◆ Records for the task:
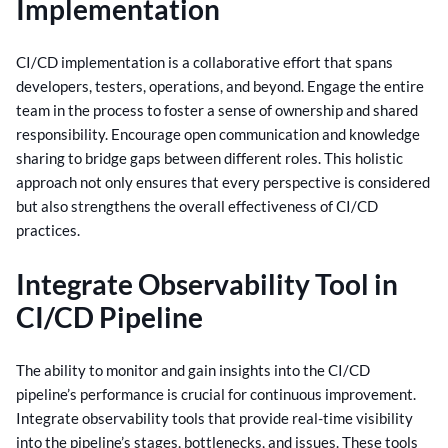
Implementation
CI/CD implementation is a collaborative effort that spans
developers, testers, operations, and beyond. Engage the entire
team in the process to foster a sense of ownership and shared
responsibility.
Encourage open communication and knowledge
sharing to bridge gaps between different roles. This holistic
approach not only ensures that every perspective is considered
but also strengthens the overall effectiveness of CI/CD
practices.
Integrate Observability Tool in
CI/CD Pipeline
The ability to monitor and gain insights into the CI/CD
pipeline’s performance is crucial for continuous improvement.
Integrate observability tools that provide real-time visibility
into the pipeline’s stages, bottlenecks, and issues.
These tools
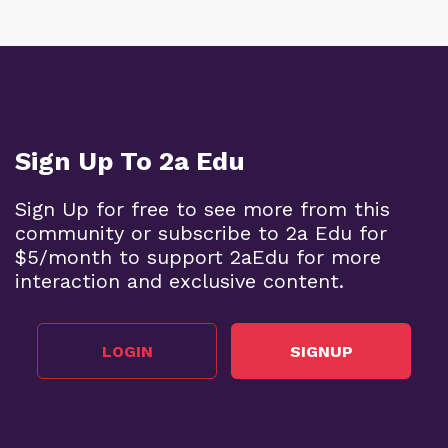
Sign Up To 2a Edu
Sign Up for free to see more from this
community or subscribe to 2a Edu for
$5/month to support 2aEdu for more
interaction and exclusive content.
LOGIN
SIGNUP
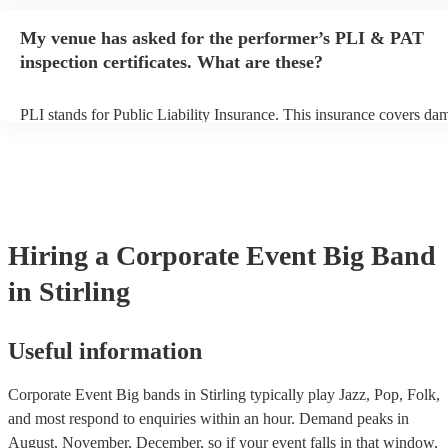
begins to set up and get settled before they start playing. To avoid a
make sure the performance space is ready for the big band prior to th
My venue has asked for the performer’s PLI & PAT
inspection certificates. What are these?
PLI stands for Public Liability Insurance. This insurance covers da
another person or their property (it is also known as third party insu
many of our big bands are members of the Musician's Union, they a
covered by PLI up to £10 million. PAT stands for portable appliance
Most of our big bands will already have a PAT inspection certificate 
musical equipment/PA system, which they can provide to your venue
need it.
Hiring
a
Corporate Event
Big Band
in Stirling
Useful information
Corporate Event Big bands in Stirling typically play Jazz, Pop, Folk,
and most respond to enquiries within an hour.
Demand peaks in
August, November, December, so if your event falls in that window,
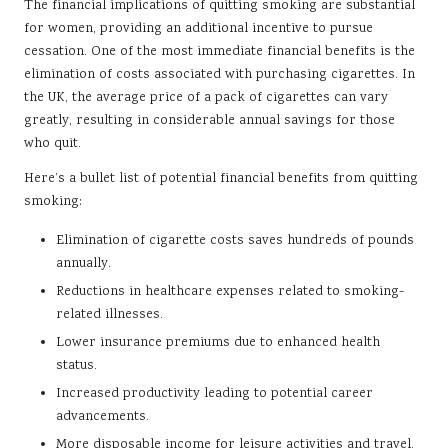
The financial implications of quitting smoking are substantial
for women, providing an additional incentive to pursue
cessation. One of the most immediate financial benefits is the
elimination of costs associated with purchasing cigarettes. In
the UK, the average price of a pack of cigarettes can vary
greatly, resulting in considerable annual savings for those
who quit.
Here’s a bullet list of potential financial benefits from quitting
smoking:
Elimination of cigarette costs saves hundreds of pounds
annually.
Reductions in healthcare expenses related to smoking-
related illnesses.
Lower insurance premiums due to enhanced health
status.
Increased productivity leading to potential career
advancements.
More disposable income for leisure activities and travel.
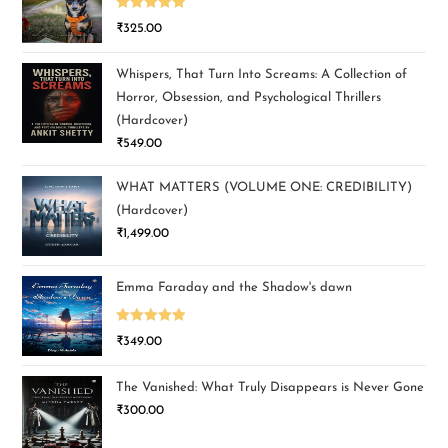
Rated
5.00
₹
325.00
out of 5
Whispers, That Turn Into Screams: A Collection of
Horror, Obsession, and Psychological Thrillers
(Hardcover)
₹
549.00
WHAT MATTERS (VOLUME ONE: CREDIBILITY)
(Hardcover)
₹
1,499.00
Emma Faraday and the Shadow's dawn
Rated
5.00
₹
349.00
out of 5
The Vanished: What Truly Disappears is Never Gone
₹
300.00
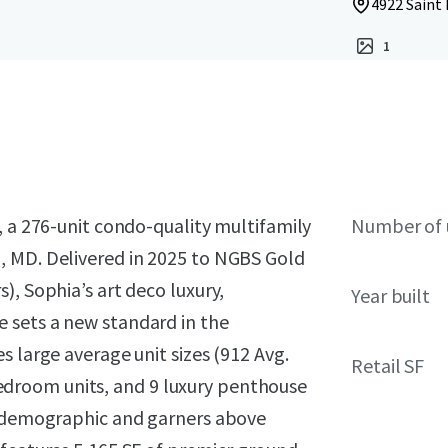
4922 Saint
1
, a 276-unit condo-quality multifamily
Number of 
, MD. Delivered in 2025 to NGBS Gold
), Sophia’s art deco luxury,
Year built
 sets a new standard in the
s large average unit sizes (912 Avg.
Retail SF
droom units, and 9 luxury penthouse
da demographic and garners above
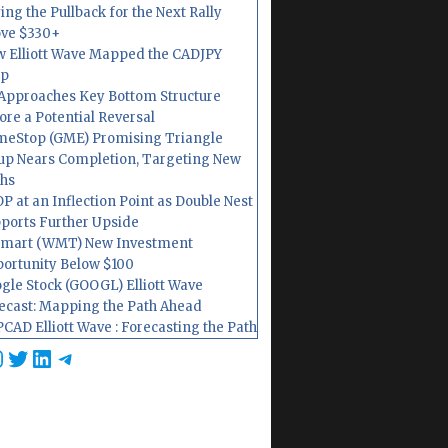
ing the Pullback for the Next Rally
ve $330+
 Elliott Wave Mapped the CADJPY
op
Approaches Key Bottom Structure
ore a Potential Reversal
eStop (GME) Promising Triangle
up Nears Completion, Targeting New
hs
P at an Inflection Point as Double Nest
ports Further Upside
mart (WMT) New Investment
ortunity Below $100
gle Stock (GOOGL) Elliott Wave
ecast: Mapping the Path Ahead
CAD Elliott Wave : Forecasting the Path
cebook
nstagram
Twitter
LinkedIn
Telegram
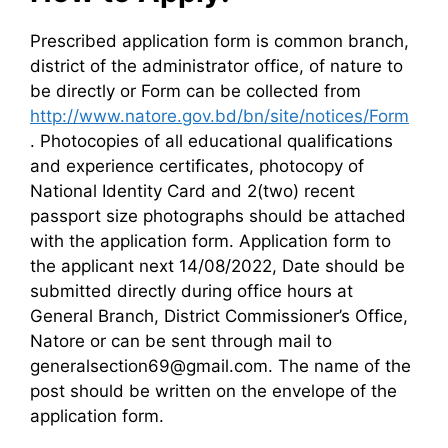
Prescribed application form is common branch,
district of the administrator office, of nature to
be directly or Form can be collected from
http://www.natore.gov.bd/bn/site/notices/Form
. Photocopies of all educational qualifications
and experience certificates, photocopy of
National Identity Card and 2(two) recent
passport size photographs should be attached
with the application form. Application form to
the applicant next 14/08/2022, Date should be
submitted directly during office hours at
General Branch, District Commissioner’s Office,
Natore or can be sent through mail to
generalsection69@gmail.com. The name of the
post should be written on the envelope of the
application form.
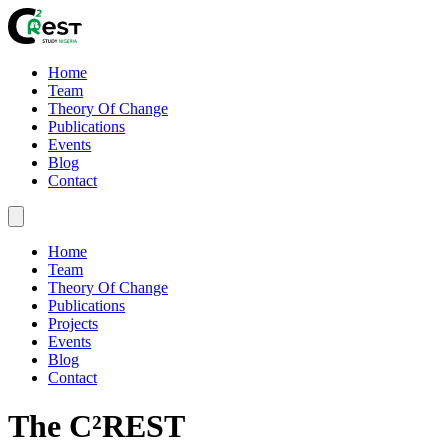
Home
Team
Theory Of Change
Publications
Events
Blog
Contact
Home
Team
Theory Of Change
Publications
Projects
Events
Blog
Contact
The C²REST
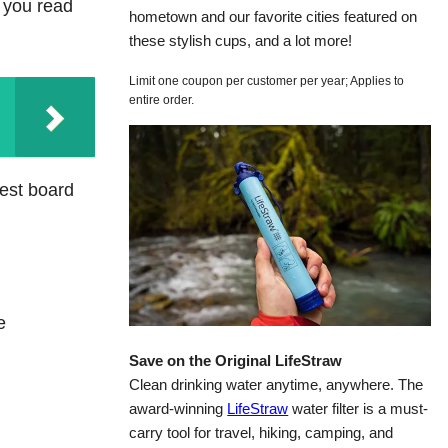
 you read
hometown and our favorite cities featured on
these stylish cups, and a lot more!
Limit one coupon per customer per year; Applies to
entire order.
rest board
e
Save on the Original LifeStraw
Clean drinking water anytime, anywhere. The
award-winning
LifeStraw
water filter is a must-
carry tool for travel, hiking, camping, and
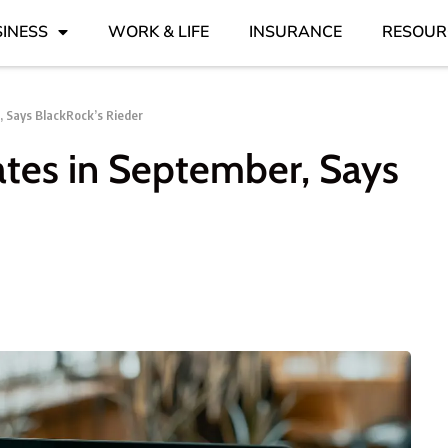
INESS
WORK & LIFE
INSURANCE
RESOUR
, Says BlackRock’s Rieder
ates in September, Says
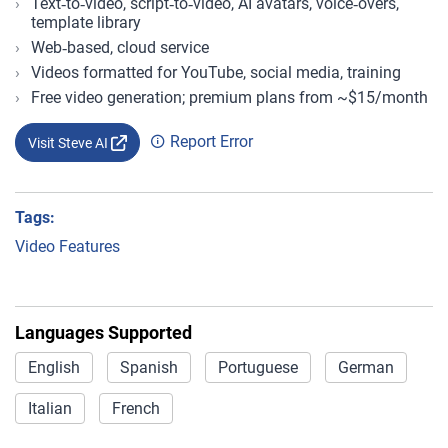
Text‑to‑video, script‑to‑video, AI avatars, voice‑overs,
template library
Web‑based, cloud service
Videos formatted for YouTube, social media, training
Free video generation; premium plans from ~$15/month
Report Error
Visit Steve AI
Tags:
Video Features
Languages Supported
English
Spanish
Portuguese
German
Italian
French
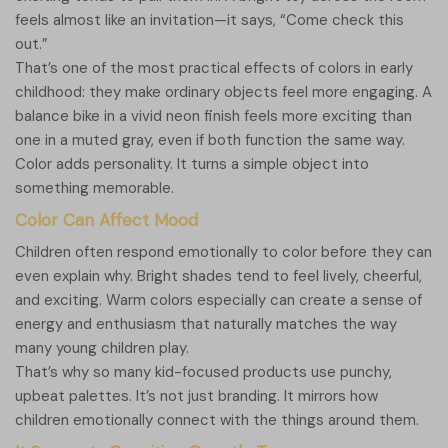
feels almost like an invitation—it says, “Come check this
out.”
That’s one of the most practical effects of colors in early
childhood: they make ordinary objects feel more engaging. A
balance bike in a vivid neon finish feels more exciting than
one in a muted gray, even if both function the same way.
Color adds personality. It turns a simple object into
something memorable.
Color Can Affect Mood
Children often respond emotionally to color before they can
even explain why. Bright shades tend to feel lively, cheerful,
and exciting. Warm colors especially can create a sense of
energy and enthusiasm that naturally matches the way
many young children play.
That’s why so many kid-focused products use punchy,
upbeat palettes. It’s not just branding. It mirrors how
children emotionally connect with the things around them.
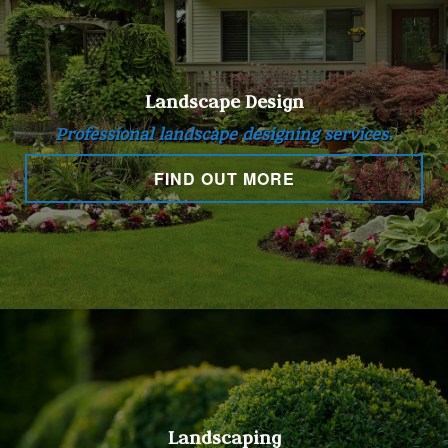
Landscape Design
Professional landscape designing services.
FIND OUT MORE
Landscaping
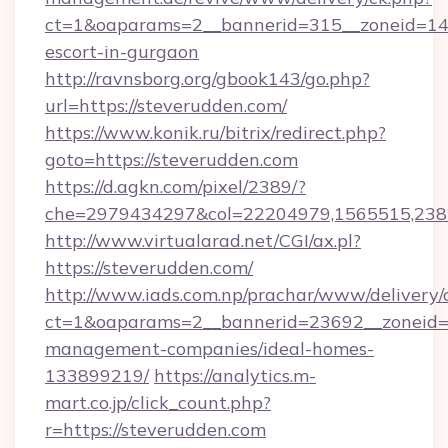
ct=1&oaparams=2__bannerid=315__zoneid=14__
escort-in-gurgaon
http://ravnsborg.org/gbook143/go.php?
url=https://steverudden.com/
https://www.konik.ru/bitrix/redirect.php?
goto=https://steverudden.com
https://d.agkn.com/pixel/2389/?
che=2979434297&col=22204979,1565515,2382
http://www.virtualarad.net/CGI/ax.pl?
https://steverudden.com/
http://www.iads.com.np/prachar/www/delivery/
ct=1&oaparams=2__bannerid=23692__zoneid=8
management-companies/ideal-homes-
133899219/
https://analytics.m-
mart.co.jp/click_count.php?
r=https://steverudden.com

◆ Problem to solve:
After removing each picture, print the entries above exactly as they were.

◆ Worked solution:
Implementation
CI/CD implementation is a collaborative effort that spans
developers, testers, operations, and beyond. Engage the entire
team in the process to foster a sense of ownership and shared
responsibility.
Encourage open communication and knowledge
sharing to bridge gaps between different roles. This holistic
approach not only ensures that every perspective is considered
but also strengthens the overall effectiveness of CI/CD
practices.
Integrate Observability Tool in
CI/CD Pipeline
The ability to monitor and gain insights into the CI/CD
pipeline’s performance is crucial for continuous improvement.
Integrate observability tools that provide real-time visibility
into the pipeline’s stages, bottlenecks, and issues.
These tools
Sign Up To 2a Edu
Sign Up for free to see more from this
community or subscribe to 2a Edu for
$5/month to support 2aEdu for more
interaction and exclusive content.
LOGIN
SIGNUP
begins to set up and get settled before they start playing. To avoid a
make sure the performance space is ready for the big band prior to th
My venue has asked for the performer’s PLI & PAT
inspection certificates. What are these?
PLI stands for Public Liability Insurance. This insurance covers da
another person or their property (it is also known as third party insu
many of our big bands are members of the Musician's Union, they a
covered by PLI up to £10 million. PAT stands for portable appliance
Most of our big bands will already have a PAT inspection certificate 
musical equipment/PA system, which they can provide to your venue
need it.
Hiring
a
Corporate Event
Big Band
in Stirling
Useful information
Corporate Event Big bands in Stirling typically play Jazz, Pop, Folk,
and most respond to enquiries within an hour.
Demand peaks in
August, November, December, so if your event falls in that window,
The financial implications of quitting smoking are substantial
for women, providing an additional incentive to pursue
cessation. One of the most immediate financial benefits is the
elimination of costs associated with purchasing cigarettes. In
the UK, the average price of a pack of cigarettes can vary
greatly, resulting in considerable annual savings for those
who quit.
Here’s a bullet list of potential financial benefits from quitting
smoking:
Elimination of cigarette costs saves hundreds of pounds
annually.
Reductions in healthcare expenses related to smoking-
related illnesses.
Lower insurance premiums due to enhanced health
status.
Increased productivity leading to potential career
advancements.
More disposable income for leisure activities and travel.
Rated
5.00
₹
325.00
out of 5
Whispers, That Turn Into Screams: A Collection of
Horror, Obsession, and Psychological Thrillers
(Hardcover)
₹
549.00
WHAT MATTERS (VOLUME ONE: CREDIBILITY)
(Hardcover)
₹
1,499.00
Emma Faraday and the Shadow's dawn
Rated
5.00
₹
349.00
out of 5
The Vanished: What Truly Disappears is Never Gone
₹
300.00
4922 Saint
1
, a 276-unit condo-quality multifamily
Number of 
, MD. Delivered in 2025 to NGBS Gold
), Sophia’s art deco luxury,
Year built
 sets a new standard in the
s large average unit sizes (912 Avg.
Retail SF
droom units, and 9 luxury penthouse
da demographic and garners above
ing the Pullback for the Next Rally
ve $330+
 Elliott Wave Mapped the CADJPY
op
Approaches Key Bottom Structure
ore a Potential Reversal
eStop (GME) Promising Triangle
up Nears Completion, Targeting New
hs
P at an Inflection Point as Double Nest
ports Further Upside
mart (WMT) New Investment
ortunity Below $100
gle Stock (GOOGL) Elliott Wave
ecast: Mapping the Path Ahead
CAD Elliott Wave : Forecasting the Path
cebook
nstagram
Twitter
LinkedIn
Telegram
Prescribed application form is common branch,
district of the administrator office, of nature to
be directly or Form can be collected from
http://www.natore.gov.bd/bn/site/notices/Form
. Photocopies of all educational qualifications
and experience certificates, photocopy of
National Identity Card and 2(two) recent
passport size photographs should be attached
with the application form. Application form to
the applicant next 14/08/2022, Date should be
submitted directly during office hours at
General Branch, District Commissioner’s Office,
Natore or can be sent through mail to
generalsection69@gmail.com. The name of the
post should be written on the envelope of the
application form.
Home
Team
Theory Of Change
Publications
Events
Blog
Contact
Home
Team
Theory Of Change
Publications
Projects
Events
Blog
Contact
The C²REST
 you read
hometown and our favorite cities featured on
these stylish cups, and a lot more!
Limit one coupon per customer per year; Applies to
entire order.
rest board
e
Save on the Original LifeStraw
Clean drinking water anytime, anywhere. The
award-winning
LifeStraw
water filter is a must-
carry tool for travel, hiking, camping, and
INESS
WORK & LIFE
INSURANCE
RESOUR
, Says BlackRock’s Rieder
ates in September, Says
Text‑to‑video, script‑to‑video, AI avatars, voice‑overs,
template library
Web‑based, cloud service
Videos formatted for YouTube, social media, training
Free video generation; premium plans from ~$15/month
Report Error
Visit Steve AI
Tags:
Video Features
Languages Supported
English
Spanish
Portuguese
German
Italian
French
feels almost like an invitation—it says, “Come check this
out.”
That’s one of the most practical effects of colors in early
childhood: they make ordinary objects feel more engaging. A
balance bike in a vivid neon finish feels more exciting than
one in a muted gray, even if both function the same way.
Color adds personality. It turns a simple object into
something memorable.
Color Can Affect Mood
Children often respond emotionally to color before they can
even explain why. Bright shades tend to feel lively, cheerful,
and exciting. Warm colors especially can create a sense of
energy and enthusiasm that naturally matches the way
many young children play.
That’s why so many kid-focused products use punchy,
upbeat palettes. It’s not just branding. It mirrors how
children emotionally connect with the things around them.
Landscape Design
Professional landscape designing services.
FIND OUT MORE
Landscaping
ct=1&oaparams=2__bannerid=315__zoneid=14__
escort-in-gurgaon
http://ravnsborg.org/gbook143/go.php?
url=https://steverudden.com/
https://www.konik.ru/bitrix/redirect.php?
goto=https://steverudden.com
https://d.agkn.com/pixel/2389/?
che=2979434297&col=22204979,1565515,2382
http://www.virtualarad.net/CGI/ax.pl?
https://steverudden.com/
http://www.iads.com.np/prachar/www/delivery/
ct=1&oaparams=2__bannerid=23692__zoneid=8
management-companies/ideal-homes-
133899219/
https://analytics.m-
mart.co.jp/click_count.php?
r=https://steverudden.com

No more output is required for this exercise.